今回は「心臓発生の特徴」というテーマを書いていきたいと思います。自分の体にある心臓が生物の体の中でできるときにどんな特徴を持っているのか、皆さんに知っていただけると嬉しいです。

 

心臓の発生の特徴

この記事では以下の3つの特徴について説明していきます。

  • 心臓への分化は非常に早い段階で起こる
  • 心筋細胞は分化と増殖を両立している

  • 出生すると分裂能を失う

心臓への分化は非常に早い段階で起こる

心臓は個体が発生する際、非常に早い段階で臓器としては最も早く発生し、すぐに自律拍動を開始します。

そして、体液が生体内で循環するようになって初めて他の臓器の文化や成長が進みます。

つまり、心臓は、生物の中で血液を循環させるという非常に重要な役割を担っていますが、この機能がほかの臓器の発生にも貢献しているということです。

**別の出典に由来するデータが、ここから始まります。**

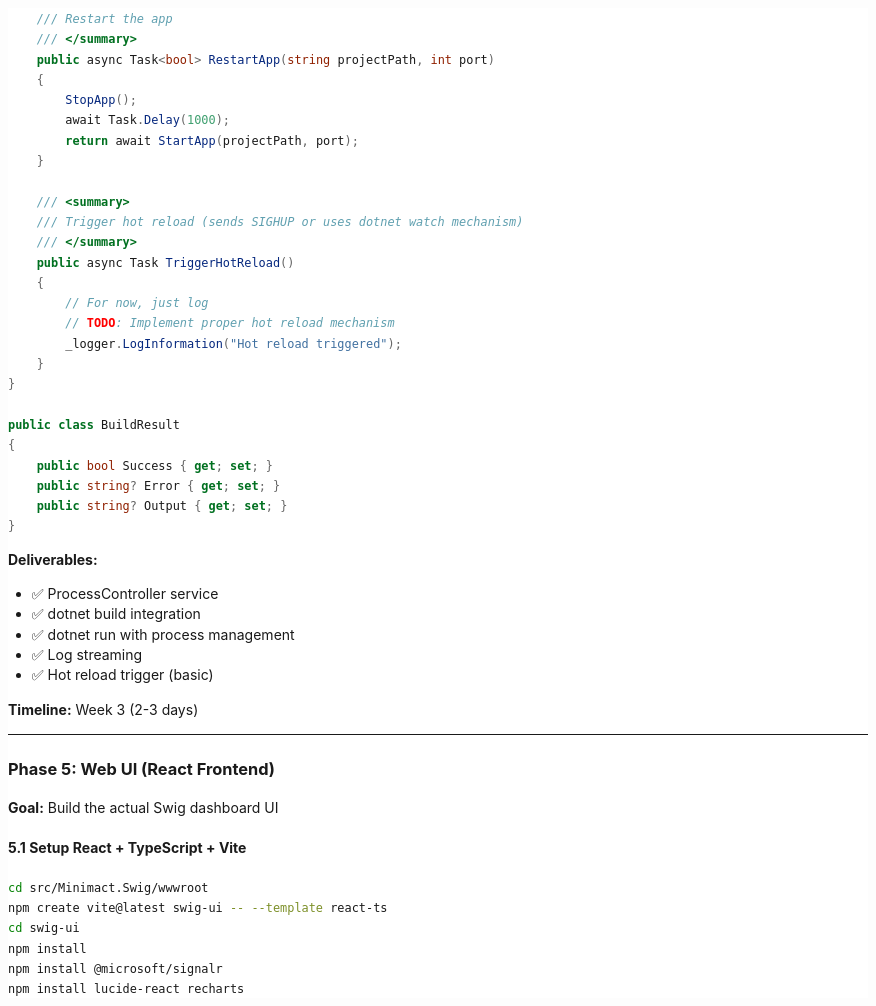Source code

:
```csharp
    /// Restart the app
    /// </summary>
    public async Task<bool> RestartApp(string projectPath, int port)
    {
        StopApp();
        await Task.Delay(1000);
        return await StartApp(projectPath, port);
    }

    /// <summary>
    /// Trigger hot reload (sends SIGHUP or uses dotnet watch mechanism)
    /// </summary>
    public async Task TriggerHotReload()
    {
        // For now, just log
        // TODO: Implement proper hot reload mechanism
        _logger.LogInformation("Hot reload triggered");
    }
}

public class BuildResult
{
    public bool Success { get; set; }
    public string? Error { get; set; }
    public string? Output { get; set; }
}
```

**Deliverables:**
- ✅ ProcessController service
- ✅ dotnet build integration
- ✅ dotnet run with process management
- ✅ Log streaming
- ✅ Hot reload trigger (basic)

**Timeline:** Week 3 (2-3 days)

---

### **Phase 5: Web UI (React Frontend)**

**Goal:** Build the actual Swig dashboard UI

#### 5.1 Setup React + TypeScript + Vite

```bash
cd src/Minimact.Swig/wwwroot
npm create vite@latest swig-ui -- --template react-ts
cd swig-ui
npm install
npm install @microsoft/signalr
npm install lucide-react recharts
```
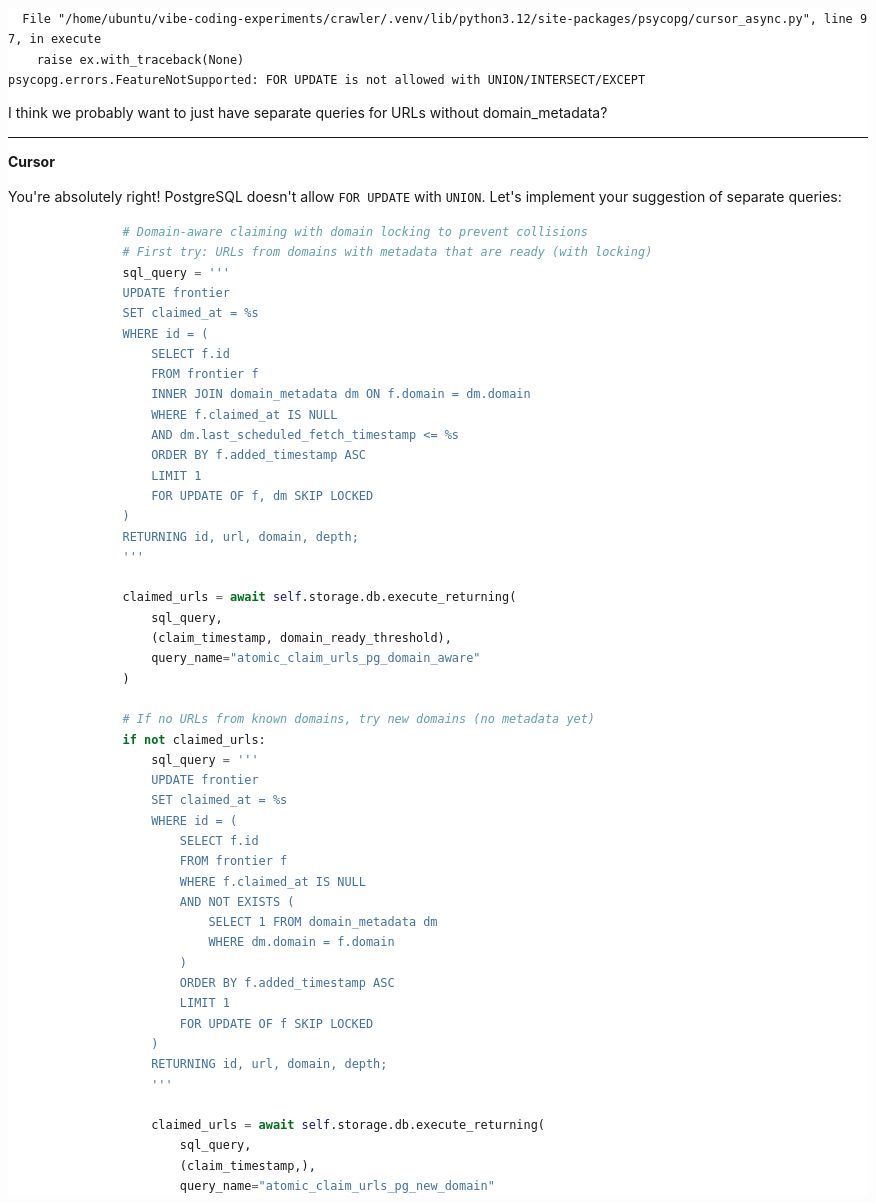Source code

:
 ```
  File "/home/ubuntu/vibe-coding-experiments/crawler/.venv/lib/python3.12/site-packages/psycopg/cursor_async.py", line 97, in execute
    raise ex.with_traceback(None)
psycopg.errors.FeatureNotSupported: FOR UPDATE is not allowed with UNION/INTERSECT/EXCEPT

```

I think we probably want to just have separate queries for URLs without domain_metadata?

---

**Cursor**

You're absolutely right! PostgreSQL doesn't allow `FOR UPDATE` with `UNION`. Let's implement your suggestion of separate queries:

```python
                # Domain-aware claiming with domain locking to prevent collisions
                # First try: URLs from domains with metadata that are ready (with locking)
                sql_query = '''
                UPDATE frontier
                SET claimed_at = %s
                WHERE id = (
                    SELECT f.id
                    FROM frontier f
                    INNER JOIN domain_metadata dm ON f.domain = dm.domain
                    WHERE f.claimed_at IS NULL
                    AND dm.last_scheduled_fetch_timestamp <= %s
                    ORDER BY f.added_timestamp ASC
                    LIMIT 1
                    FOR UPDATE OF f, dm SKIP LOCKED
                )
                RETURNING id, url, domain, depth;
                '''
                
                claimed_urls = await self.storage.db.execute_returning(
                    sql_query,
                    (claim_timestamp, domain_ready_threshold),
                    query_name="atomic_claim_urls_pg_domain_aware"
                )
                
                # If no URLs from known domains, try new domains (no metadata yet)
                if not claimed_urls:
                    sql_query = '''
                    UPDATE frontier
                    SET claimed_at = %s
                    WHERE id = (
                        SELECT f.id
                        FROM frontier f
                        WHERE f.claimed_at IS NULL
                        AND NOT EXISTS (
                            SELECT 1 FROM domain_metadata dm 
                            WHERE dm.domain = f.domain
                        )
                        ORDER BY f.added_timestamp ASC
                        LIMIT 1
                        FOR UPDATE OF f SKIP LOCKED
                    )
                    RETURNING id, url, domain, depth;
                    '''
                    
                    claimed_urls = await self.storage.db.execute_returning(
                        sql_query,
                        (claim_timestamp,),
                        query_name="atomic_claim_urls_pg_new_domain"
```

心臓の発生の過程に関しては非常に多くの研究が行われていますが、まだその全貌を解明するには至っていません。しかし、その過程を明らかにすることが医療の応用などにつながっているので非常に重要な研究分野となっています。

心筋細胞は分化と増殖を両立している

2つ目の特徴は生物の体内で発生した心臓を構成する細胞が分化と増殖を両立しているという特徴です。

まず前提知識として、分化と増殖について紹介します。

まずはそれぞれの言葉の定義です。

分化
ぶんか
differentiation

生物の細胞分裂増殖し,成長する間に互いに構造や機能が特殊化する現象。一般的には比較的単一の系が,2つ以上の質的に異なる部分系に分離する現象をいう。

出典 ブリタニカ国際大百科事典 小項目事典

増殖
ぞうしょく
proliferation

 
細胞が分裂して同質のものがふえることをいう。個体数のふえるのは通常,生殖 reproductionとして区別する。また多細胞生物の体内で細胞がふえていくことや,また細胞内で細胞質が新生していく場合には成長 growthとして区別するが,細胞がふえるという点からみると,多細胞生物発生期分化が起らない時期には,増殖といっても同じである。細胞が増殖して,ある時期に達すると形質が変化していく (分化) ように,制御されているのが常である。また細胞が独立して生活している場合でも,増殖は無限に続くことはなく,自然環境のなかで一定の平衡状態を保っている場合が多い。

出典 ブリタニカ国際大百科事典 小項目事典

 

 簡単に言うと、分化は細胞が機能を持つようになることで、増殖は細胞が分裂して増えていくことです。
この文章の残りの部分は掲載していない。